Let’s visualize how similar the learned features are for augmented versions of the same image.

# Visualization: Feature Similarity
def visualize_feature_similarity(model, dataset, num_samples=5):
    """Visualize similarity between features of augmented pairs"""
    model.eval()
    fig, axes = plt.subplots(num_samples, 3, figsize=(12, 4 * num_samples))
    if num_samples == 1:
        axes = axes.reshape(1, -1)
    with torch.no_grad():
        for i in range(num_samples):
            aug1, aug2 = dataset[i]
            aug1 = aug1.unsqueeze(0).to(device)
            aug2 = aug2.unsqueeze(0).to(device)
            _, z1 = model(aug1)
            _, z2 = model(aug2)
            z1 = F.normalize(z1, dim=1)
            z2 = F.normalize(z2, dim=1)
            similarity = F.cosine_similarity(z1, z2).item()
            mean = torch.tensor([0.485, 0.456, 0.406]).view(3, 1, 1)
            std = torch.tensor([0.229, 0.224, 0.225]).view(3, 1, 1)
            aug1_denorm = aug1.cpu().squeeze() * std + mean
            aug2_denorm = aug2.cpu().squeeze() * std + mean
            axes[i, 0].imshow(aug1_denorm.permute(1, 2, 0).clamp(0, 1))
            axes[i, 0].set_title(f'Augmentation 1')
            axes[i, 0].axis('off')
            axes[i, 1].imshow(aug2_denorm.permute(1, 2, 0).clamp(0, 1))
            axes[i, 1].set_title(f'Augmentation 2')
            axes[i, 1].axis('off')
            axes[i, 2].text(0.5, 0.5, f'Cosine Similarity:\n{similarity:.3f}',
                            ha='center', va='center', fontsize=16,
                            transform=axes[i, 2].transAxes)
            axes[i, 2].axis('off')
    plt.tight_layout()
    plt.show()

# Visualize feature similarity
print("Visualizing feature similarity for augmented pairs")
visualize_feature_similarity(model, simclr_dataset, num_samples=3)

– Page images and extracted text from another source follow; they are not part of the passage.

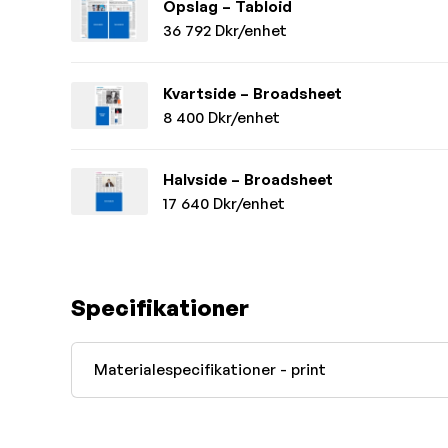
Opslag – Tabloid
36 792 Dkr/enhet
Kvartside – Broadsheet
8 400 Dkr/enhet
Halvside – Broadsheet
17 640 Dkr/enhet
Specifikationer
Materialespecifikationer - print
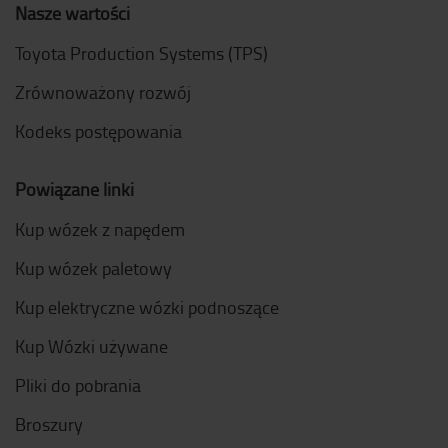
Nasze wartości
Toyota Production Systems (TPS)
Zrównoważony rozwój
Kodeks postępowania
Powiązane linki
Kup wózek z napędem
Kup wózek paletowy
Kup elektryczne wózki podnoszące
Kup Wózki używane
Pliki do pobrania
Broszury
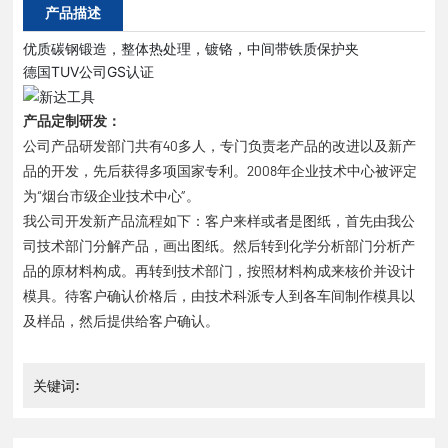
产品描述
优质碳钢锻造，整体热处理，镀铬，中间带铁质保护夹
德国TUV公司GS认证
产品定制研发：
公司产品研发部门共有40多人，专门负责老产品的改进以及新产
品的开发，先后获得多项国家专利。2008年企业技术中心被评定
为“烟台市级企业技术中心”。
我公司开发新产品流程如下：客户来样或者是图纸，首先由我公
司技术部门分解产品，画出图纸。然后转到化学分析部门分析产
品的原材料构成。再转到技术部门，按照材料构成来核价并设计
模具。待客户确认价格后，由技术科派专人到各车间制作模具以
及样品，然后提供给客户确认。
关键词:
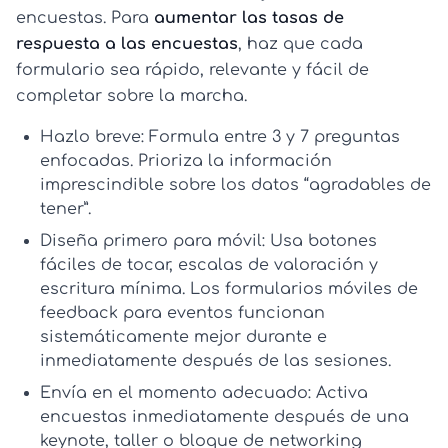
encuestas. Para
aumentar las tasas de
respuesta a las encuestas
, haz que cada
formulario sea rápido, relevante y fácil de
completar sobre la marcha.
Hazlo breve:
Formula entre 3 y 7 preguntas
enfocadas. Prioriza la información
imprescindible sobre los datos “agradables de
tener”.
Diseña primero para móvil:
Usa botones
fáciles de tocar, escalas de valoración y
escritura mínima. Los
formularios móviles de
feedback para eventos
funcionan
sistemáticamente mejor durante e
inmediatamente después de las sesiones.
Envía en el momento adecuado:
Activa
encuestas inmediatamente después de una
keynote, taller o bloque de networking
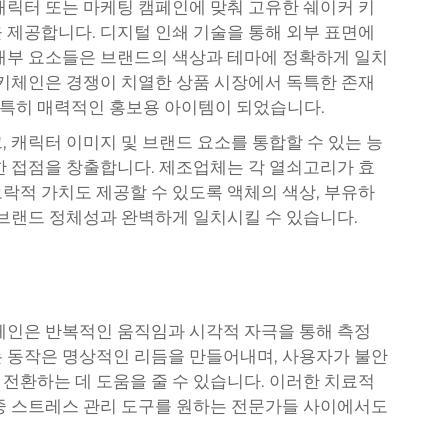
캐릭터 또는 마케팅 캠페인에 맞춰 고유한 쉐이커 키
 제공합니다. 디지털 인쇄 기술을 통해 외부 표면에
내부 요소들은 브랜드의 색상과 테마에 정확하게 일치
 키체인은 경쟁이 치열한 상품 시장에서 독특한 존재
특히 매력적인 홍보용 아이템이 되었습니다.
 캐릭터 이미지 및 브랜드 요소를 통합할 수 있는 능
한 접점을 창출합니다. 제조업체는 각 열쇠고리가 효
락적 가치도 제공할 수 있도록 액체의 색상, 부유하
 브랜드 정체성과 완벽하게 일치시킬 수 있습니다.
체인은 반복적인 움직임과 시각적 자극을 통해 측정
 동작은 명상적인 리듬을 만들어내며, 사용자가 불안
전환하는 데 도움을 줄 수 있습니다. 이러한 치료적
중 스트레스 관리 도구를 원하는 전문가들 사이에서도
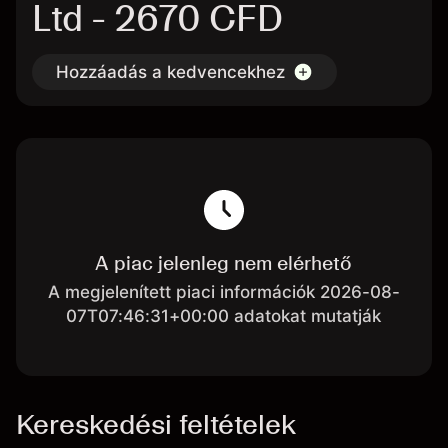
Ltd - 2670 CFD
Hozzáadás a kedvencekhez
A piac jelenleg nem elérhető
A megjelenített piaci információk 2026-08-
07T07:46:31+00:00 adatokat mutatják
Kereskedési feltételek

Key Insights and Best Practices

Important Findings from SimCLR Research

Data Augmentation is Critical: The choice of augmentation significantly impacts performance.
Projection Head Matters: Using a non-linear projection head during training (but not during evaluation) improves performance.
Large Batch Sizes: Larger batch sizes provide more negative examples and generally lead to better performance.
Temperature Parameter: The temperature in the NT-Xent loss needs to be tuned carefully (typically around 0.07-0.1).
Training Duration: SimCLR typically requires longer training than supervised learning.

Advantages of SimCLR

No manual labeling required: Learns from unlabeled data.
Generalizable representations: Features transfer well to downstream tasks.
Scalable: Can leverage large amounts of unlabeled data.
Simple framework: Relatively straightforward to implement and understand.

Limitations

Computational requirements: Requires large batch sizes and long training times.
Memory intensive: Storing features for all samples in a batch can be memory-intensive.
Hyperparameter sensitivity: Performance can be sensitive to augmentation choices and temperature.

Applications

Image classification: Pre-training for downstream classification tasks.
Object detection: Learning robust visual features for detection models.
Medical imaging: Learning representations from unlabeled medical images.
Remote sensing: Analyzing satellite imagery without manual annotations.